#### [PROBLEMA BREVE 1]
Ripeti parola per parola il tratto dei record che va dal loro inizio fino alla riga che contiene "monochrome: a -6.99, b 35.61, size 1.4", compresa quest'ultima.

#### [BRANO FORNITO]
--*--

Al pari della vicina via Por Santa Maria, anche via Porta Rossa nel Medioevo era piena di botteghe di artigiani soprattutto orafi (come Bernardo Cennini, ricordato da una lapide), ma legati ad attività più modeste, come la vendita del panno di lino, dei cappelli di feltro, del fil di ferro, del materiale per acconciature, di pettini, di piume e di altre cianfrusaglie. Per un certo tempo tutti questi poveri artigiani, capeggiati dagli orefici, si riunirono nell'"Arte di Porta Rossa" o "di Por Santa Maria", con patrono san Giovanni Evangelista. Nel corso del XIV secolo si stabilirono in questa zona alcuni setaioli esuli da Lucca, aggregandosi a questa arte, che poi sarebbe diventata la potente Arte della Seta che mantenne lo stemma con la porta rossa[1].

Giacomo Puccini e il suo librettista Giovacchino Forzano, ricordando questa la vocazione della strada all'oreficeria, la citarono nella notissima aria O mio babbino caro dell'opera Gianni Schicchi, quando la protagonista vuole venire in questa zona a comprare l'anello per fidanzarsi.

Nel 1547 la strada mutò aspetto per la demolizione di alcuni edifici e la costruzione della loggia del Mercato Nuovo, ma la maggiore delle trasformazioni si ebbe tuttavia durante la grande operazione di 'risanamento' dell'area del Mercato Vecchio (1885-1895) che arrivò a lambire questa strada, con l'ampliamento e la costruzione di nuovi edifici dal suo lato destro nel tratto tra via Calimala e la piazza de' Davanzati, quest'ultima aperta proprio nel corso dei lavori. Venne ad esempio demolito quello che restava della loggia dei Cavalcanti all'angolo con lo sdrucciolo di Orsanmichele (oggi via dell'Arte della Lana), oppure l'arco dei Lontanmorti all'altezza della loggia del Mercato Nuovo, o ancora tutte le antiche case dei Davanzati sul lato settentrionale, davanti al noto palazzo Davizzi poi Davanzati[5].

La strada, con la carreggiata pavimentata a lastrico, nonostante le distruzioni operate nell'Ottocento, mantiene ancora carattere eminentemente antico, con notevoli emergenze architettoniche (tra queste il palazzo Davanzati e le residenze dei Bartolini) e scorci oltremodo suggestivi.

La via è compresa nell'area pedonale del centro storico: sia perché costituisce una importante arteria di collegamento tra la zona di via de' Calzaiuoli e quella di via de' Tornabuoni, sia per la presenza di numerose attività commerciali, è segnata da un notevole flusso pedonale in ambedue le direzioni. Per quanto sopra descritto l'arteria è da considerarsi di eccezionale interesse storico e artistico.

Gli edifici con voce propria hanno le note bibliografiche nella voce specifica.

--*--

#### [ESTRATTO DATI]
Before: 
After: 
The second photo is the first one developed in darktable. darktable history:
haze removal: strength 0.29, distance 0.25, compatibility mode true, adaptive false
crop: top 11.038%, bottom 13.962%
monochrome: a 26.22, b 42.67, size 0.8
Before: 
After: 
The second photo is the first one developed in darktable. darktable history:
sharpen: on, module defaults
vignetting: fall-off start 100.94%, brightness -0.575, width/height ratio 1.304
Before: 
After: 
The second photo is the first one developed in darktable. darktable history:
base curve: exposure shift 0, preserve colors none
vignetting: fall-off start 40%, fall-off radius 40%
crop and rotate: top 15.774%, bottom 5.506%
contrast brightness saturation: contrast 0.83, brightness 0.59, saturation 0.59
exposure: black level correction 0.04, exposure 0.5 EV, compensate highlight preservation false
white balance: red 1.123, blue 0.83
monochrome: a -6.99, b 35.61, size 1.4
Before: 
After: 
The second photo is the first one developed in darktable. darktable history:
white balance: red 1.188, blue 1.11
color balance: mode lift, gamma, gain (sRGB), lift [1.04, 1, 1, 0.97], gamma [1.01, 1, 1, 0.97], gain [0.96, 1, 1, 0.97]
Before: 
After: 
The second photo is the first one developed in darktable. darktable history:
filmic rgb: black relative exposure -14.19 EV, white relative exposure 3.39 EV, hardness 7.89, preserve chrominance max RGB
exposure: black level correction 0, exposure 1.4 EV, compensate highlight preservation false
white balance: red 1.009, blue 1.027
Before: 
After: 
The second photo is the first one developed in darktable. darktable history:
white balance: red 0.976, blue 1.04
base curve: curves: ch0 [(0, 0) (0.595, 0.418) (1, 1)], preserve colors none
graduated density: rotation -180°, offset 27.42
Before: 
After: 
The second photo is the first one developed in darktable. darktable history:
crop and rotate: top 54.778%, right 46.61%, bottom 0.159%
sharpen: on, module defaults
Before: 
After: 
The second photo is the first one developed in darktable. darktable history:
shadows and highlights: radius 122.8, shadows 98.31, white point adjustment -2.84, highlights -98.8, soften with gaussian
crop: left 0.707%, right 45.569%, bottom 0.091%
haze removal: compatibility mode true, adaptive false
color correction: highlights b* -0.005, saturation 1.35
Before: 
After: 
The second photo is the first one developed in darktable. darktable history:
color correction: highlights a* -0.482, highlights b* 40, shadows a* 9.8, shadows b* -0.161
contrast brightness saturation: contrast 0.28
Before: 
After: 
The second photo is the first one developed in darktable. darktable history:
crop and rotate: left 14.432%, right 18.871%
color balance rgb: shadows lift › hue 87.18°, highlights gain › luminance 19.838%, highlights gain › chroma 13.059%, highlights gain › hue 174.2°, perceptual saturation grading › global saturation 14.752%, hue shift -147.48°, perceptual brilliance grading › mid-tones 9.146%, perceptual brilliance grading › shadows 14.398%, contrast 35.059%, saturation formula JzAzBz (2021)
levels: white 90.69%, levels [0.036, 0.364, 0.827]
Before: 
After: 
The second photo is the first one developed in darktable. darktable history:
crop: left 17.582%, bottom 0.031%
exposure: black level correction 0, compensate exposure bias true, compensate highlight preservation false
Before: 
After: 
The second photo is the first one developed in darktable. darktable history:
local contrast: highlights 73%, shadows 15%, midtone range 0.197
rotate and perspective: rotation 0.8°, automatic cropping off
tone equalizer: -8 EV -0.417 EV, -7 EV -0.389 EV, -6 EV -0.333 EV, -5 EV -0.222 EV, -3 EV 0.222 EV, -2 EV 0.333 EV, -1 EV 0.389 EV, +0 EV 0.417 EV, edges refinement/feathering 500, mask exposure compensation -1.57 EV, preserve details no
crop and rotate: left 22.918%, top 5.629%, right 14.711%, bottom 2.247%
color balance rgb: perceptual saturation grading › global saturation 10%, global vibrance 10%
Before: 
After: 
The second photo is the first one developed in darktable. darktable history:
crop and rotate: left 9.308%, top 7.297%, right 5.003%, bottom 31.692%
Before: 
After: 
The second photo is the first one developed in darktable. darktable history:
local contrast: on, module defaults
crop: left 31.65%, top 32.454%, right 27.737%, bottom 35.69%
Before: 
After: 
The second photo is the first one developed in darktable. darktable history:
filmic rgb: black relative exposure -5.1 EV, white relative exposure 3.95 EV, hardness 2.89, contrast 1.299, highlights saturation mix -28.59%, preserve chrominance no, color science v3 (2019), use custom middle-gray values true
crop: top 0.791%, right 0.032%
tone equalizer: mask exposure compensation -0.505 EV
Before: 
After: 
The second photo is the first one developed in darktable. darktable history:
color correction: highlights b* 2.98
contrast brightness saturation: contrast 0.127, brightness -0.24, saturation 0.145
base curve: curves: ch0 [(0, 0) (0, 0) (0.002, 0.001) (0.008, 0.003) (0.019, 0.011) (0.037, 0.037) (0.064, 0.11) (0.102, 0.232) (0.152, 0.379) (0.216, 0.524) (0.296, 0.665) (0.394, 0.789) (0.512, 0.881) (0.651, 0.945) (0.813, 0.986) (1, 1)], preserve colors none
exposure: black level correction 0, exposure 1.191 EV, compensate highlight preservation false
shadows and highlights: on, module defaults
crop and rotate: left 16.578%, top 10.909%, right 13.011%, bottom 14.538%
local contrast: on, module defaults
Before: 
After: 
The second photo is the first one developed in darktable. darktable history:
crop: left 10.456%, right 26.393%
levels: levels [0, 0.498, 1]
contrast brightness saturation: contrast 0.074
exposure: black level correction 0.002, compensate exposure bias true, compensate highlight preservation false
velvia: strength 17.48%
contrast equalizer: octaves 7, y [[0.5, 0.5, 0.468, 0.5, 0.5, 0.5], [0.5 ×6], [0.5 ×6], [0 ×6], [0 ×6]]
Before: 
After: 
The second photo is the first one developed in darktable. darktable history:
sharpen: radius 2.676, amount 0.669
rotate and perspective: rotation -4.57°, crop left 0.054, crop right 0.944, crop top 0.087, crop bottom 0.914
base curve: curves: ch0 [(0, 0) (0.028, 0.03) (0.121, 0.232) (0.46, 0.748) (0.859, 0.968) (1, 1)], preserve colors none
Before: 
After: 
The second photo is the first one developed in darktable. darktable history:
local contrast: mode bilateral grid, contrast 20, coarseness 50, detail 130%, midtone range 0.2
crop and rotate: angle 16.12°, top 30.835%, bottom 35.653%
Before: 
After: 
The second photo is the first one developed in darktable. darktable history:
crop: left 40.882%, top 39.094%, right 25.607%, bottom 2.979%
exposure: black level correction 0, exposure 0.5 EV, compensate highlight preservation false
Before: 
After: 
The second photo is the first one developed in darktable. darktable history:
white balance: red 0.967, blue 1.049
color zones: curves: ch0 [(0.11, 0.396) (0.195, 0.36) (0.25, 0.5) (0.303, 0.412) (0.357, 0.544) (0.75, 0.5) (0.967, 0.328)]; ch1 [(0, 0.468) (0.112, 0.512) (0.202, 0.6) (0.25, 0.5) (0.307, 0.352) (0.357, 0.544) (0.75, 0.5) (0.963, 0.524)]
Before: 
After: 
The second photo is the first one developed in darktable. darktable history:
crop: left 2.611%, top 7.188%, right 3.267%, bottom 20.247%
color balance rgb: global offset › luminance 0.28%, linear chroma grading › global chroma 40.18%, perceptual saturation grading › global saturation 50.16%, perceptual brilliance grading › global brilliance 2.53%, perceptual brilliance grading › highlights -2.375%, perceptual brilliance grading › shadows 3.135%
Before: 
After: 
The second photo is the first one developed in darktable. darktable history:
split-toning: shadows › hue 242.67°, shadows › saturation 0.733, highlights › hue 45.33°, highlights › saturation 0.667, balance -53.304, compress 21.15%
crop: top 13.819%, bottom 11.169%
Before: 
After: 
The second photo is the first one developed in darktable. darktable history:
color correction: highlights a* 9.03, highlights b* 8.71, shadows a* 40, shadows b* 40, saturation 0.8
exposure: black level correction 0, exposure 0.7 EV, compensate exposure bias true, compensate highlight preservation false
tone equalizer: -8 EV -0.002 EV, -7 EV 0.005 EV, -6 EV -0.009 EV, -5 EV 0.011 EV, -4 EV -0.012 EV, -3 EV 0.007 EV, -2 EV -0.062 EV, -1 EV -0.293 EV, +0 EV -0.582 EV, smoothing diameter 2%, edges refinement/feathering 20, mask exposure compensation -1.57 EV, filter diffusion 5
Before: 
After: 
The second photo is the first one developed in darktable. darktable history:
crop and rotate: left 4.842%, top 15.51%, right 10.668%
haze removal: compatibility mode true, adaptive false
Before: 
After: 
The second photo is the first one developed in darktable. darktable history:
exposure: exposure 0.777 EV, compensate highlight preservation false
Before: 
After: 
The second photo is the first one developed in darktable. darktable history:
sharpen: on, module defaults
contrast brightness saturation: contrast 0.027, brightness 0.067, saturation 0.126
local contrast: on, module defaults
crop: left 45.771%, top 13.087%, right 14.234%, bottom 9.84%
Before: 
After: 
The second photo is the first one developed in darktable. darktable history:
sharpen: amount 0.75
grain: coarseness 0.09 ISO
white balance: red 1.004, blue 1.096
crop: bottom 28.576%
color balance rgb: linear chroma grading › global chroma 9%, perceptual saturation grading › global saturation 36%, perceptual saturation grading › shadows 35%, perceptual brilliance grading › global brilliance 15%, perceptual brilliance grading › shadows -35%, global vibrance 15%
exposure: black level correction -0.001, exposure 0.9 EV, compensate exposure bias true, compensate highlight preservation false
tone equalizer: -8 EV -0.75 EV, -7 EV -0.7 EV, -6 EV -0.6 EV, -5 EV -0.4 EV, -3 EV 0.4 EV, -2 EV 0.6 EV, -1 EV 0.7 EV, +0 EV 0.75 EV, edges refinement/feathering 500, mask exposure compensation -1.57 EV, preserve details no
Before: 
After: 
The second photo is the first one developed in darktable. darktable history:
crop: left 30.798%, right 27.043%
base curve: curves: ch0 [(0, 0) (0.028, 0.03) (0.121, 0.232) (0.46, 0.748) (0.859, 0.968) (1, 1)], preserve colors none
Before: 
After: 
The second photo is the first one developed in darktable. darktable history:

--*--

#### [PROBLEMA BREVE 2]
Riproduci senza alcuna variazione il tratto del brano su via Porta Rossa che va da "La via è compresa" fino a "nella voce specifica.", inclusi entrambi gli estremi.

#### [RISPOSTA COMPLETA 1]
Before: 
After: 
The second photo is the first one developed in darktable. darktable history:
haze removal: strength 0.29, distance 0.25, compatibility mode true, adaptive false
crop: top 11.038%, bottom 13.962%
monochrome: a 26.22, b 42.67, size 0.8
Before: 
After: 
The second photo is the first one developed in darktable. darktable history:
sharpen: on, module defaults
vignetting: fall-off start 100.94%, brightness -0.575, width/height ratio 1.304
Before: 
After: 
The second photo is the first one developed in darktable. darktable history:
base curve: exposure shift 0, preserve colors none
vignetting: fall-off start 40%, fall-off radius 40%
crop and rotate: top 15.774%, bottom 5.506%
contrast brightness saturation: contrast 0.83, brightness 0.59, saturation 0.59
exposure: black level correction 0.04, exposure 0.5 EV, compensate highlight preservation false
white balance: red 1.123, blue 0.83
monochrome: a -6.99, b 35.61, size 1.4

#### [RISPOSTA COMPLETA 2]
La via è compresa nell'area pedonale del centro storico: sia perché costituisce una importante arteria di collegamento tra la zona di via de' Calzaiuoli e quella di via de' Tornabuoni, sia per la presenza di numerose attività commerciali, è segnata da un notevole flusso pedonale in ambedue le direzioni. Per quanto sopra descritto l'arteria è da considerarsi di eccezionale interesse storico e artistico.

Gli edifici con voce propria hanno le note bibliografiche nella voce specifica.